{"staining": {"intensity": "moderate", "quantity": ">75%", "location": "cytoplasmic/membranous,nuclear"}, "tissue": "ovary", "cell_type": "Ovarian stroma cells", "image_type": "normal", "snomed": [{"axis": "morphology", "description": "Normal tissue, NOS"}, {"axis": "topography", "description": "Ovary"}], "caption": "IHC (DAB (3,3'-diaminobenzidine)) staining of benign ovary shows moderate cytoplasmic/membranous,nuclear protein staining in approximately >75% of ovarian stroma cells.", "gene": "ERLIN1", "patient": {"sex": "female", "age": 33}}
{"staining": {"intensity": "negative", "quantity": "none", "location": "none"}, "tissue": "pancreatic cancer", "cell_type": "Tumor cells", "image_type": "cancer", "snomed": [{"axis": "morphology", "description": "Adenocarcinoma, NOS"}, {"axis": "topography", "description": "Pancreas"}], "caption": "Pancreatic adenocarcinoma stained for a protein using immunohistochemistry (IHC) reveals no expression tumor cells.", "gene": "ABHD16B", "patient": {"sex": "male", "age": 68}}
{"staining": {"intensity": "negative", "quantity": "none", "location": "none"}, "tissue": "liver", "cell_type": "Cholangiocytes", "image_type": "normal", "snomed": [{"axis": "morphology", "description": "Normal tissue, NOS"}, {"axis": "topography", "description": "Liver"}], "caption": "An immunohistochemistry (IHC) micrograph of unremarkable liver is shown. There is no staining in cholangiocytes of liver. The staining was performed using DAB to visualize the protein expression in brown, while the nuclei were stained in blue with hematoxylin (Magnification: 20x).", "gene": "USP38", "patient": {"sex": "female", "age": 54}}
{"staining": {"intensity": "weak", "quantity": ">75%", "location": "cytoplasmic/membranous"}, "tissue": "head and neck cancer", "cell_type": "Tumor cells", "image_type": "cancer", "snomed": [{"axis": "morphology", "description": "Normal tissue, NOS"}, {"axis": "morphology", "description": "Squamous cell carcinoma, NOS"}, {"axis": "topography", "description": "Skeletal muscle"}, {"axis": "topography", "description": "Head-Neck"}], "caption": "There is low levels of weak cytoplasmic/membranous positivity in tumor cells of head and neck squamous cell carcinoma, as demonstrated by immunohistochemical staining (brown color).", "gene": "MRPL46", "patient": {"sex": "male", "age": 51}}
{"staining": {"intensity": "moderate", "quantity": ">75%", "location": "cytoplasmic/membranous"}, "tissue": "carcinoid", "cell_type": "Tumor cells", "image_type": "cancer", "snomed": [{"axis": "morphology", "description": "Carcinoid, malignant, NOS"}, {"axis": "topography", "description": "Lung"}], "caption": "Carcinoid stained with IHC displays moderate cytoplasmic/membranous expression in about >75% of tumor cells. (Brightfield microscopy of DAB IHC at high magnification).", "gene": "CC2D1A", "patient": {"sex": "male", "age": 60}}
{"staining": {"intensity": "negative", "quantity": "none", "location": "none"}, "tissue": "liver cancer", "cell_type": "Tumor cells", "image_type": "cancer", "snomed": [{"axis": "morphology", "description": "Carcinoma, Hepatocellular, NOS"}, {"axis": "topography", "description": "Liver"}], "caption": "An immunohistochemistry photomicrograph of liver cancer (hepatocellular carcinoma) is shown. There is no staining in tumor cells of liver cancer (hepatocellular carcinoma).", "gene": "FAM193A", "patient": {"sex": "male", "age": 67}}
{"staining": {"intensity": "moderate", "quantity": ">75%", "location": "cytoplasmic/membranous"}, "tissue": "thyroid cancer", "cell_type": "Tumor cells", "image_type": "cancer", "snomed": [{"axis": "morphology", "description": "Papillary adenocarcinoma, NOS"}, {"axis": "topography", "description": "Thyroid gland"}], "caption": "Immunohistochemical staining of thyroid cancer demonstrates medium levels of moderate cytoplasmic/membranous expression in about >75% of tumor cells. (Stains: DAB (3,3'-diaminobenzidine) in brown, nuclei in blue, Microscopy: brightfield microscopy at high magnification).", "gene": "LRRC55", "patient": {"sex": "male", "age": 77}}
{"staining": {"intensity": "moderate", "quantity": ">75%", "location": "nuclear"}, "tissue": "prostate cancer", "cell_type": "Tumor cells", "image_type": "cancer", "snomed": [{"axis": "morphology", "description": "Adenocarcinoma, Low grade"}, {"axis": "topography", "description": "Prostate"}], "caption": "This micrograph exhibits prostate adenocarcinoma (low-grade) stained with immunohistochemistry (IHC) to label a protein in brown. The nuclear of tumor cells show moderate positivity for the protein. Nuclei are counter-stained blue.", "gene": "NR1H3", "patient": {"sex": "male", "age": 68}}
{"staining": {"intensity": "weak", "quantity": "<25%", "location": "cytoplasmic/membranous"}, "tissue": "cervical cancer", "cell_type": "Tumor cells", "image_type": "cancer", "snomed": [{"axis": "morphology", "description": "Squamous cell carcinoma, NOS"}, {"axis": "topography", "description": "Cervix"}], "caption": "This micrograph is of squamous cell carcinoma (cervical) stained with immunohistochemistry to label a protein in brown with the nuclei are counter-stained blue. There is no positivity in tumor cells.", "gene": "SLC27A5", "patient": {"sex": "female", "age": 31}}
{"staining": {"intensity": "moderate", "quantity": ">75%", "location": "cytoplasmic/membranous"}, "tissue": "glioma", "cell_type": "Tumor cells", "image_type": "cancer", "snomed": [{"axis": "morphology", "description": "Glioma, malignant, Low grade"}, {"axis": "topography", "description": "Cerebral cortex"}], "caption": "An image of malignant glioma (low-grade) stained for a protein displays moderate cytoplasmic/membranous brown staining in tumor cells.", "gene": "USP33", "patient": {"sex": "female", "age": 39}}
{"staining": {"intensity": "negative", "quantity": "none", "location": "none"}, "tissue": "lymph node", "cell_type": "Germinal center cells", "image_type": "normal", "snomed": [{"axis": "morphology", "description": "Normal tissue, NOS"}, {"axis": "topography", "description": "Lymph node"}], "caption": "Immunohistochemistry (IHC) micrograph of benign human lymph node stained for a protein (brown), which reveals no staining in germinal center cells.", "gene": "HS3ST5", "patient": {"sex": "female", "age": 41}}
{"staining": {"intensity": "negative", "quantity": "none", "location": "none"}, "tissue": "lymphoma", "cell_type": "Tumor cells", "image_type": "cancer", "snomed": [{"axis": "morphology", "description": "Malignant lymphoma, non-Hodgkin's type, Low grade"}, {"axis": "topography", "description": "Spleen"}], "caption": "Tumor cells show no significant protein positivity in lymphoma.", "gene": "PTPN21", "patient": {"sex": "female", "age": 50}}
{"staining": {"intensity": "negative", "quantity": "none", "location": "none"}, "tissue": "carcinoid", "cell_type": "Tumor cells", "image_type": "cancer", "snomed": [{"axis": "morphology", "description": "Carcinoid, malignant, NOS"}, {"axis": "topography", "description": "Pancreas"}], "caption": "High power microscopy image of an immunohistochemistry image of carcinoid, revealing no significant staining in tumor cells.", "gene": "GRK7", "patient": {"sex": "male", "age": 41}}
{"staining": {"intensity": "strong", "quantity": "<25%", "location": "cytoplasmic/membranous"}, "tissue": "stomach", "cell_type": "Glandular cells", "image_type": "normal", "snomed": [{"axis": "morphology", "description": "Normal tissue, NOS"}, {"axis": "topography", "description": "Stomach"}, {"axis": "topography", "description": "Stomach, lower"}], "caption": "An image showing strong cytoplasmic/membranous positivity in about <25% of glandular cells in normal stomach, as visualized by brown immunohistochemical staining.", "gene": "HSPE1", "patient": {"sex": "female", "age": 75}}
::::
* _Work task_
Could you print the material above once more, exactly as it stands?

* _Task answer_
{"staining": {"intensity": "moderate", "quantity": ">75%", "location": "cytoplasmic/membranous,nuclear"}, "tissue": "ovary", "cell_type": "Ovarian stroma cells", "image_type": "normal", "snomed": [{"axis": "morphology", "description": "Normal tissue, NOS"}, {"axis": "topography", "description": "Ovary"}], "caption": "IHC (DAB (3,3'-diaminobenzidine)) staining of benign ovary shows moderate cytoplasmic/membranous,nuclear protein staining in approximately >75% of ovarian stroma cells.", "gene": "ERLIN1", "patient": {"sex": "female", "age": 33}}
{"staining": {"intensity": "negative", "quantity": "none", "location": "none"}, "tissue": "pancreatic cancer", "cell_type": "Tumor cells", "image_type": "cancer", "snomed": [{"axis": "morphology", "description": "Adenocarcinoma, NOS"}, {"axis": "topography", "description": "Pancreas"}], "caption": "Pancreatic adenocarcinoma stained for a protein using immunohistochemistry (IHC) reveals no expression tumor cells.", "gene": "ABHD16B", "patient": {"sex": "male", "age": 68}}
{"staining": {"intensity": "negative", "quantity": "none", "location": "none"}, "tissue": "liver", "cell_type": "Cholangiocytes", "image_type": "normal", "snomed": [{"axis": "morphology", "description": "Normal tissue, NOS"}, {"axis": "topography", "description": "Liver"}], "caption": "An immunohistochemistry (IHC) micrograph of unremarkable liver is shown. There is no staining in cholangiocytes of liver. The staining was performed using DAB to visualize the protein expression in brown, while the nuclei were stained in blue with hematoxylin (Magnification: 20x).", "gene": "USP38", "patient": {"sex": "female", "age": 54}}
{"staining": {"intensity": "weak", "quantity": ">75%", "location": "cytoplasmic/membranous"}, "tissue": "head and neck cancer", "cell_type": "Tumor cells", "image_type": "cancer", "snomed": [{"axis": "morphology", "description": "Normal tissue, NOS"}, {"axis": "morphology", "description": "Squamous cell carcinoma, NOS"}, {"axis": "topography", "description": "Skeletal muscle"}, {"axis": "topography", "description": "Head-Neck"}], "caption": "There is low levels of weak cytoplasmic/membranous positivity in tumor cells of head and neck squamous cell carcinoma, as demonstrated by immunohistochemical staining (brown color).", "gene": "MRPL46", "patient": {"sex": "male", "age": 51}}
{"staining": {"intensity": "moderate", "quantity": ">75%", "location": "cytoplasmic/membranous"}, "tissue": "carcinoid", "cell_type": "Tumor cells", "image_type": "cancer", "snomed": [{"axis": "morphology", "description": "Carcinoid, malignant, NOS"}, {"axis": "topography", "description": "Lung"}], "caption": "Carcinoid stained with IHC displays moderate cytoplasmic/membranous expression in about >75% of tumor cells. (Brightfield microscopy of DAB IHC at high magnification).", "gene": "CC2D1A", "patient": {"sex": "male", "age": 60}}
{"staining": {"intensity": "negative", "quantity": "none", "location": "none"}, "tissue": "liver cancer", "cell_type": "Tumor cells", "image_type": "cancer", "snomed": [{"axis": "morphology", "description": "Carcinoma, Hepatocellular, NOS"}, {"axis": "topography", "description": "Liver"}], "caption": "An immunohistochemistry photomicrograph of liver cancer (hepatocellular carcinoma) is shown. There is no staining in tumor cells of liver cancer (hepatocellular carcinoma).", "gene": "FAM193A", "patient": {"sex": "male", "age": 67}}
{"staining": {"intensity": "moderate", "quantity": ">75%", "location": "cytoplasmic/membranous"}, "tissue": "thyroid cancer", "cell_type": "Tumor cells", "image_type": "cancer", "snomed": [{"axis": "morphology", "description": "Papillary adenocarcinoma, NOS"}, {"axis": "topography", "description": "Thyroid gland"}], "caption": "Immunohistochemical staining of thyroid cancer demonstrates medium levels of moderate cytoplasmic/membranous expression in about >75% of tumor cells. (Stains: DAB (3,3'-diaminobenzidine) in brown, nuclei in blue, Microscopy: brightfield microscopy at high magnification).", "gene": "LRRC55", "patient": {"sex": "male", "age": 77}}
{"staining": {"intensity": "moderate", "quantity": ">75%", "location": "nuclear"}, "tissue": "prostate cancer", "cell_type": "Tumor cells", "image_type": "cancer", "snomed": [{"axis": "morphology", "description": "Adenocarcinoma, Low grade"}, {"axis": "topography", "description": "Prostate"}], "caption": "This micrograph exhibits prostate adenocarcinoma (low-grade) stained with immunohistochemistry (IHC) to label a protein in brown. The nuclear of tumor cells show moderate positivity for the protein. Nuclei are counter-stained blue.", "gene": "NR1H3", "patient": {"sex": "male", "age": 68}}
{"staining": {"intensity": "weak", "quantity": "<25%", "location": "cytoplasmic/membranous"}, "tissue": "cervical cancer", "cell_type": "Tumor cells", "image_type": "cancer", "snomed": [{"axis": "morphology", "description": "Squamous cell carcinoma, NOS"}, {"axis": "topography", "description": "Cervix"}], "caption": "This micrograph is of squamous cell carcinoma (cervical) stained with immunohistochemistry to label a protein in brown with the nuclei are counter-stained blue. There is no positivity in tumor cells.", "gene": "SLC27A5", "patient": {"sex": "female", "age": 31}}
{"staining": {"intensity": "moderate", "quantity": ">75%", "location": "cytoplasmic/membranous"}, "tissue": "glioma", "cell_type": "Tumor cells", "image_type": "cancer", "snomed": [{"axis": "morphology", "description": "Glioma, malignant, Low grade"}, {"axis": "topography", "description": "Cerebral cortex"}], "caption": "An image of malignant glioma (low-grade) stained for a protein displays moderate cytoplasmic/membranous brown staining in tumor cells.", "gene": "USP33", "patient": {"sex": "female", "age": 39}}
{"staining": {"intensity": "negative", "quantity": "none", "location": "none"}, "tissue": "lymph node", "cell_type": "Germinal center cells", "image_type": "normal", "snomed": [{"axis": "morphology", "description": "Normal tissue, NOS"}, {"axis": "topography", "description": "Lymph node"}], "caption": "Immunohistochemistry (IHC) micrograph of benign human lymph node stained for a protein (brown), which reveals no staining in germinal center cells.", "gene": "HS3ST5", "patient": {"sex": "female", "age": 41}}
{"staining": {"intensity": "negative", "quantity": "none", "location": "none"}, "tissue": "lymphoma", "cell_type": "Tumor cells", "image_type": "cancer", "snomed": [{"axis": "morphology", "description": "Malignant lymphoma, non-Hodgkin's type, Low grade"}, {"axis": "topography", "description": "Spleen"}], "caption": "Tumor cells show no significant protein positivity in lymphoma.", "gene": "PTPN21", "patient": {"sex": "female", "age": 50}}
{"staining": {"intensity": "negative", "quantity": "none", "location": "none"}, "tissue": "carcinoid", "cell_type": "Tumor cells", "image_type": "cancer", "snomed": [{"axis": "morphology", "description": "Carcinoid, malignant, NOS"}, {"axis": "topography", "description": "Pancreas"}], "caption": "High power microscopy image of an immunohistochemistry image of carcinoid, revealing no significant staining in tumor cells.", "gene": "GRK7", "patient": {"sex": "male", "age": 41}}
{"staining": {"intensity": "strong", "quantity": "<25%", "location": "cytoplasmic/membranous"}, "tissue": "stomach", "cell_type": "Glandular cells", "image_type": "normal", "snomed": [{"axis": "morphology", "description": "Normal tissue, NOS"}, {"axis": "topography", "description": "Stomach"}, {"axis": "topography", "description": "Stomach, lower"}], "caption": "An image showing strong cytoplasmic/membranous positivity in about <25% of glandular cells in normal stomach, as visualized by brown immunohistochemical staining.", "gene": "HSPE1", "patient": {"sex": "female", "age": 75}}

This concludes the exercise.